Il virus, l’Africa e noi

Si deve essere grati ad Adriano Prosperi per aver portato la sua voce autorevole su un organo dell’establishment, di per sé autorevole come la Repubblica, per far notare e stigmatizzare i retropensieri — di carattere politico ma si vorrebbe dire di civiltà — con cui in Occidente segue il dramma dell’Ebola. Se l’emergenza risveglia i peggiori sentimenti anche fra vicini, l’Africa, già discriminata a molti livelli, rischia di essere definitivamente ghettizzata nella sua inferiorità e inadeguatezza.
Due organismi specializzati come Medici senza frontiere e l’Organizzazione mondiale della sanità hanno tenuto atteggiamenti diversi sull’allarme Ebola: più sovraesposto il comportamento di Msf, più cauto quello dell’Oms. Senza riprendere qui i giudizi che ne hanno dato gli esperti, paradossalmente entrambi gli orientamenti possono ritorcersi contro l’Africa. In Africa le malattie diventano immediatamente tragedie apocalittiche. Oppure, lasciamo che l’Africa seppellisca i suoi morti e noi stiamone fuori. È un po’ quanto avvenne con l’Aids prima che cominciasse a estendersi fino a San Francisco e a colpire non più solo il lumpen ma le classi medie e produttive.
Il Consiglio di sicurezza dell’Onu — una novità assoluta — ha recentemente approvato una risoluzione che proclama Ebola una minaccia per la pace e la sicurezza internazionale. Le intenzioni di quel testo erano probabilmente buone ma non si fa fatica a capire come esso potrebbe essere strumentalizzato nel senso punitivo che denuncia Prosperi.
In America, la scorsa estate, ai margini del primo vertice Usa-Leaders dell’Africa che si è tenuto a Washington, gli oppositori di Obama hanno rinfacciato duramente al presidente di sprecare energie e dollari per un mondo, appunto l’Africa, che esporta solo guerre ed epidemie.
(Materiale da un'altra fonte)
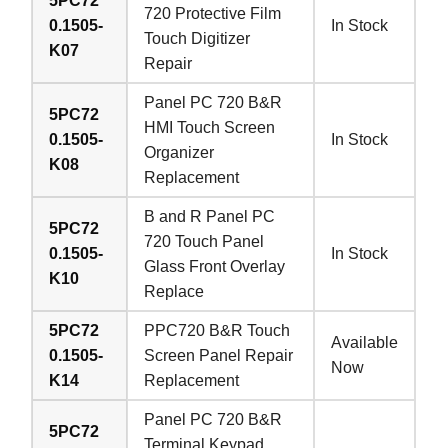
5PC72
720 Protective Film
0.1505-
In Stock
Touch Digitizer
K07
Repair
Panel PC 720 B&R
5PC72
HMI Touch Screen
0.1505-
In Stock
Organizer
K08
Replacement
B and R Panel PC
5PC72
720 Touch Panel
0.1505-
In Stock
Glass Front Overlay
K10
Replace
5PC72
PPC720 B&R Touch
Available
0.1505-
Screen Panel Repair
Now
K14
Replacement
Panel PC 720 B&R
5PC72
Terminal Keypad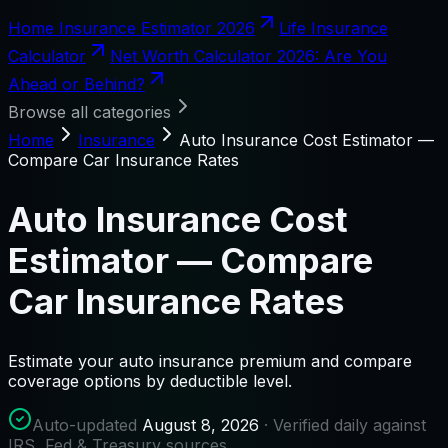
Home Insurance Estimator 2026
Life Insurance
Calculator
Net Worth Calculator 2026: Are You
Ahead or Behind?
Browse all categories
Home
Insurance
Auto Insurance Cost Estimator —
Compare Car Insurance Rates
Auto Insurance Cost
Estimator — Compare
Car Insurance Rates
Estimate your auto insurance premium and compare
coverage options by deductible level.
Auto-updated
August 8, 2026
· Verified daily against
IRS, Fed & Treasury sources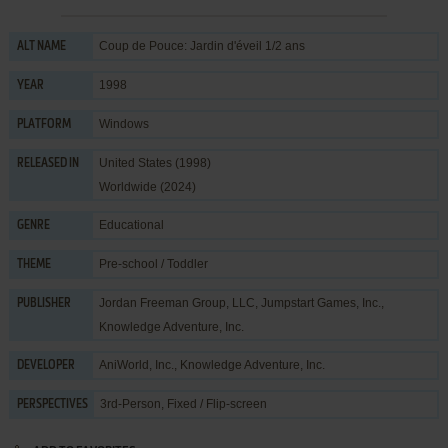
Coup de Pouce: Jardin d'éveil 1/2 ans
ALT NAME
1998
YEAR
Windows
PLATFORM
United States (1998)
RELEASED IN
Worldwide (2024)
Educational
GENRE
Pre-school / Toddler
THEME
Jordan Freeman Group, LLC
,
Jumpstart Games, Inc.
,
PUBLISHER
Knowledge Adventure, Inc.
AniWorld, Inc.
,
Knowledge Adventure, Inc.
DEVELOPER
3rd-Person, Fixed / Flip-screen
PERSPECTIVES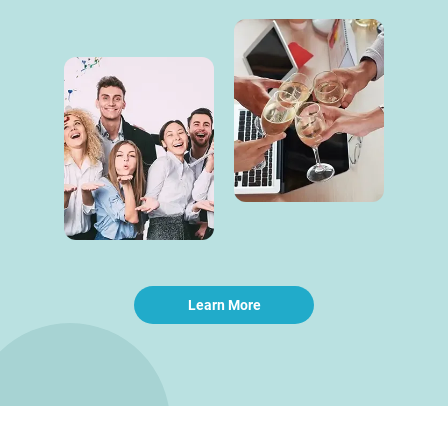
Learn More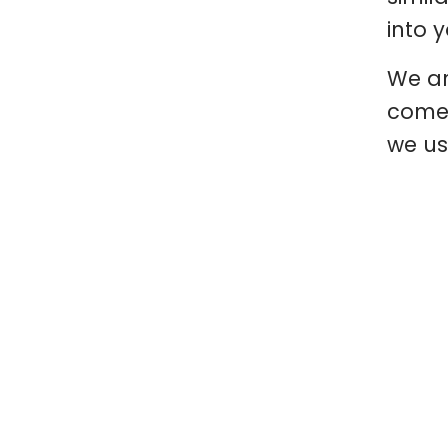
into 
We ar
comes
we us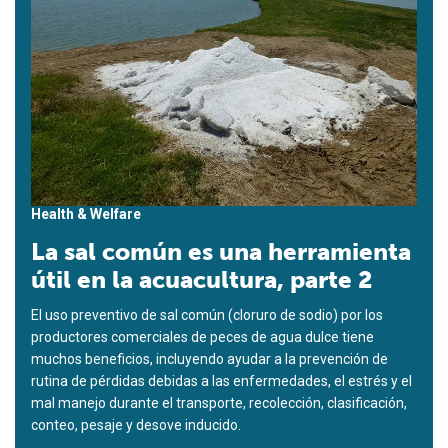
Health & Welfare
La sal común es una herramienta
útil en la acuacultura, parte 2
El uso preventivo de sal común (cloruro de sodio) por los
productores comerciales de peces de agua dulce tiene
muchos beneficios, incluyendo ayudar a la prevención de
rutina de pérdidas debidas a las enfermedades, el estrés y el
mal manejo durante el transporte, recolección, clasificación,
conteo, pesaje y desove inducido.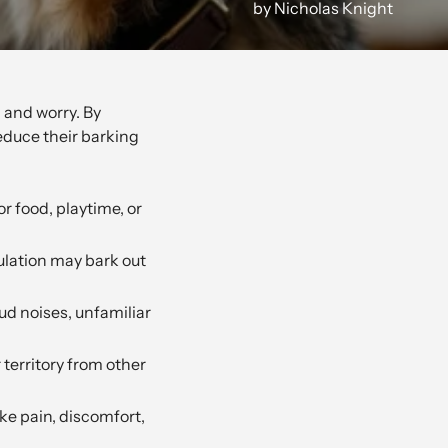
by Nicholas Knight
 and worry. By
educe their barking
or food, playtime, or
ulation may bark out
ud noises, unfamiliar
 territory from other
ke pain, discomfort,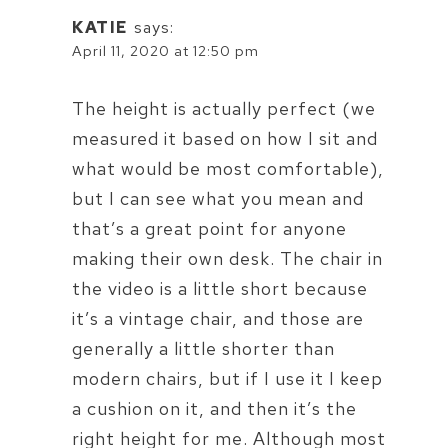
KATIE
says:
April 11, 2020 at 12:50 pm
The height is actually perfect (we
measured it based on how I sit and
what would be most comfortable),
but I can see what you mean and
that’s a great point for anyone
making their own desk. The chair in
the video is a little short because
it’s a vintage chair, and those are
generally a little shorter than
modern chairs, but if I use it I keep
a cushion on it, and then it’s the
right height for me. Although most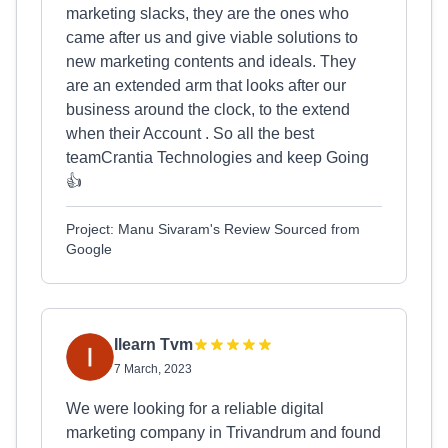
marketing slacks, they are the ones who
came after us and give viable solutions to
new marketing contents and ideals. They
are an extended arm that looks after our
business around the clock, to the extend
when their Account . So all the best
teamCrantia Technologies and keep Going
👍
Project: Manu Sivaram's Review Sourced from
Google
Ilearn Tvm
7 March, 2023
We were looking for a reliable digital
marketing company in Trivandrum and found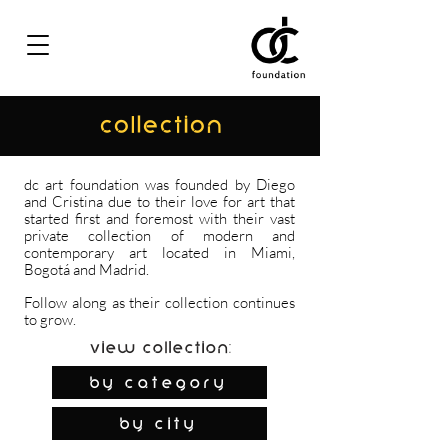
COLLECTION
dc art foundation was founded by Diego
and Cristina due to their love for art that
started first and foremost with their vast
private collection of modern and
contemporary art located in Miami,
Bogotá and Madrid.
Follow along as their collection continues
to grow.
View Collection:
By Category
by city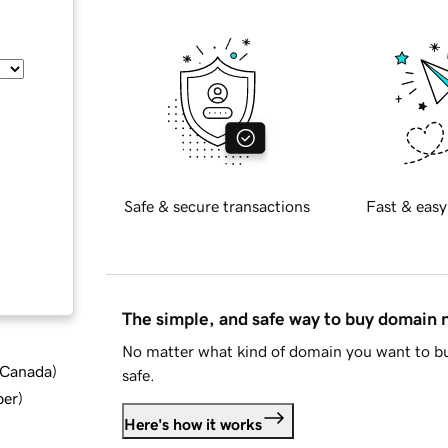
Safe & secure transactions
Fast & easy
The simple, and safe way to buy domain
No matter what kind of domain you want to bu
d Canada
)
safe.
ber
)
Here's how it works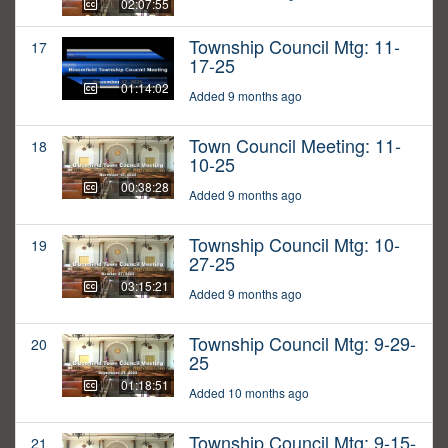
02:07:55
Township Council Mtg: 11-
17
17-25
01:14:02
Added 9 months ago
Town Council Meeting: 11-
18
10-25
00:38:28
Added 9 months ago
Township Council Mtg: 10-
19
27-25
03:15:21
Added 9 months ago
Township Council Mtg: 9-29-
20
25
01:18:51
Added 10 months ago
Township Council Mtg: 9-15-
21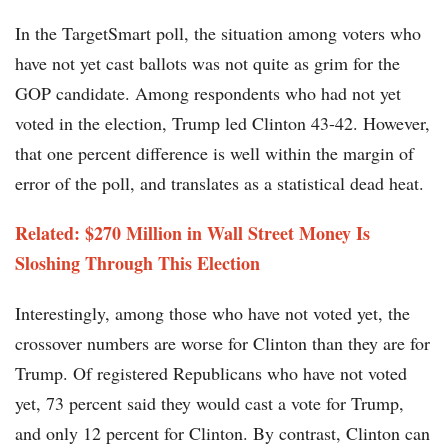
In the TargetSmart poll, the situation among voters who
have not yet cast ballots was not quite as grim for the
GOP candidate. Among respondents who had not yet
voted in the election, Trump led Clinton 43-42. However,
that one percent difference is well within the margin of
error of the poll, and translates as a statistical dead heat.
Related: $270 Million in Wall Street Money Is
Sloshing Through This Election
Interestingly, among those who have not voted yet, the
crossover numbers are worse for Clinton than they are for
Trump. Of registered Republicans who have not voted
yet, 73 percent said they would cast a vote for Trump,
and only 12 percent for Clinton. By contrast, Clinton can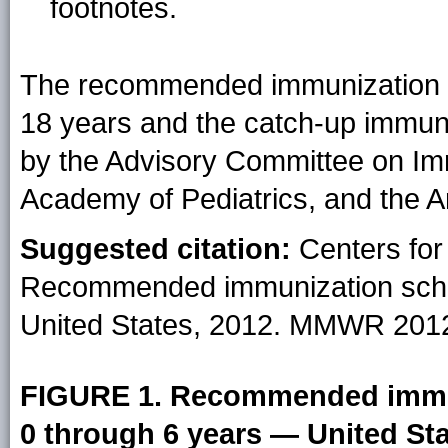
footnotes.
The recommended immunization s
18 years and the catch-up immun
by the Advisory Committee on Im
Academy of Pediatrics, and the 
Suggested citation:
Centers for
Recommended immunization sche
United States, 2012. MMWR 2012
FIGURE 1. Recommended immun
0 through 6 years — United Sta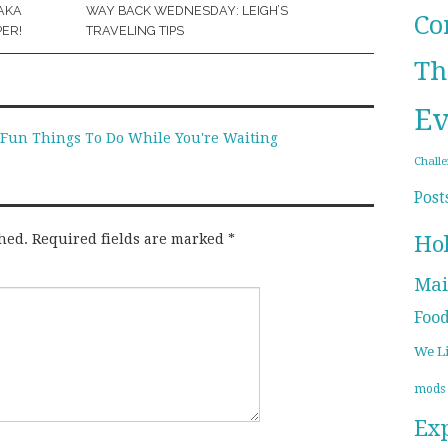
AKA
WAY BACK WEDNESDAY: LEIGH’S
Co
ER!
TRAVELING TIPS
Th
Ev
- Fun Things To Do While You're Waiting
Chall
Post
Ho
hed.
Required fields are marked
*
Mai
Foo
We L
mods
Ex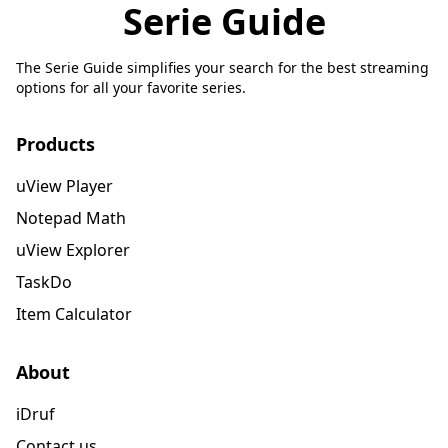
Serie Guide
The Serie Guide simplifies your search for the best streaming
options for all your favorite series.
Products
uView Player
Notepad Math
uView Explorer
TaskDo
Item Calculator
About
iDruf
Contact us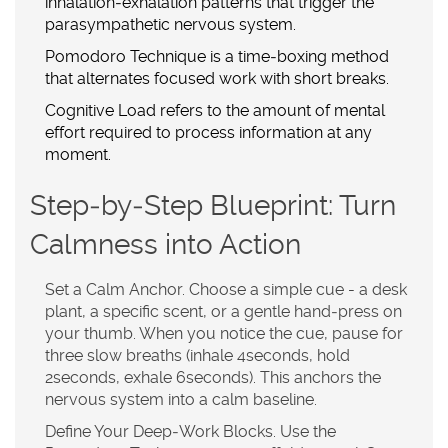
inhalation‑exhalation patterns that trigger the
parasympathetic nervous system
.
Pomodoro Technique
is a
time‑boxing method
that alternates focused work with short breaks
.
Cognitive Load
refers to
the amount of mental
effort required to process information at any
moment
.
Step‑by‑Step Blueprint: Turn
Calmness into Action
Set a Calm Anchor.
Choose a simple cue - a desk
plant, a specific scent, or a gentle hand‑press on
your thumb. When you notice the cue, pause for
three slow breaths (inhale 4seconds, hold
2seconds, exhale 6seconds). This anchors the
nervous system into a calm baseline.
Define Your Deep‑Work Blocks.
Use the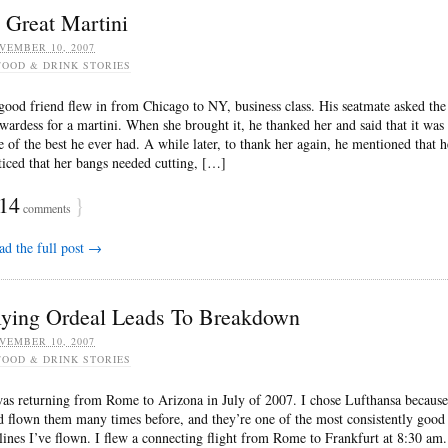
 Great Martini
VEMBER 10, 2007
FOOD & DRINK STORIES
good friend flew in from Chicago to NY, business class. His seatmate asked the
ewardess for a martini. When she brought it, he thanked her and said that it was
e of the best he ever had. A while later, to thank her again, he mentioned that h
ticed that her bangs needed cutting, […]
14
}
comments
ad the full post →
lying Ordeal Leads To Breakdown
VEMBER 10, 2007
FOOD & DRINK STORIES
was returning from Rome to Arizona in July of 2007. I chose Lufthansa because
d flown them many times before, and they’re one of the most consistently good
rlines I’ve flown. I flew a connecting flight from Rome to Frankfurt at 8:30 am.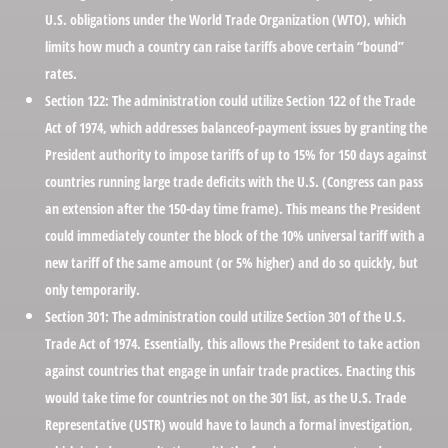
U.S. obligations under the World Trade Organization (WTO), which
limits how much a country can raise tariffs above certain “bound”
rates.
Section 122:
The administration could utilize Section 122 of the Trade
Act of 1974, which addresses balanceof-payment issues by granting the
President authority to impose tariffs of up to 15% for 150 days against
countries running large trade deficits with the U.S. (Congress can pass
an extension after the 150-day time frame). This means the President
could immediately counter the block of the 10% universal tariff with a
new tariff of the same amount (or 5% higher) and do so quickly, but
only temporarily.
Section 301:
The administration could utilize Section 301 of the U.S.
Trade Act of 1974. Essentially, this allows the President to take action
against countries that engage in unfair trade practices. Enacting this
would take time for countries not on the 301 list, as the U.S. Trade
Representative (USTR) would have to launch a formal investigation,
L’argomento usato con più cattiveria era proprio Ebola. È chiaro che Obama, convocando il vertice a imitazione di ciò che da tempo fanno Cina e India, aveva in mente precisi interessi americani da far valere nel continente in tema di sicurezza e risorse. Ma quando c’è di mezzo l’Africa con i suoi «negri» negli Stati Uniti si risvegliano fobie profonde.
Per non sbagliare, Obama il 16 settembre ha annunciato l’invio in Liberia, uno dei paesi più colpiti dal morbo, di un reparto di 3 mila soldati. Non tutti ovviamente sono medici e infermieri. «Mai truppe sul terreno» è uno degli slogan più ripetuti da Obama, ma come mostra, fra il sarcastico e l’amaro, una vignetta pubblicata su uno degli ultimi numeri di Jeune Afrique, «quella» non si può trattare dall’aria. Sia un riflesso condizionato della sindrome militare dominante o un capitolo della ricerca di basi in Africa per Africom, il Comando unificato per le operazioni militari degli Usa in Africa, che oggi è diviso fra Stoccarda e Vicenza, si è dato comunque un segnale eloquente: dall’Africa, non semper aliquid novi come dicevano i romani, ma sempre mali da parare con la forza.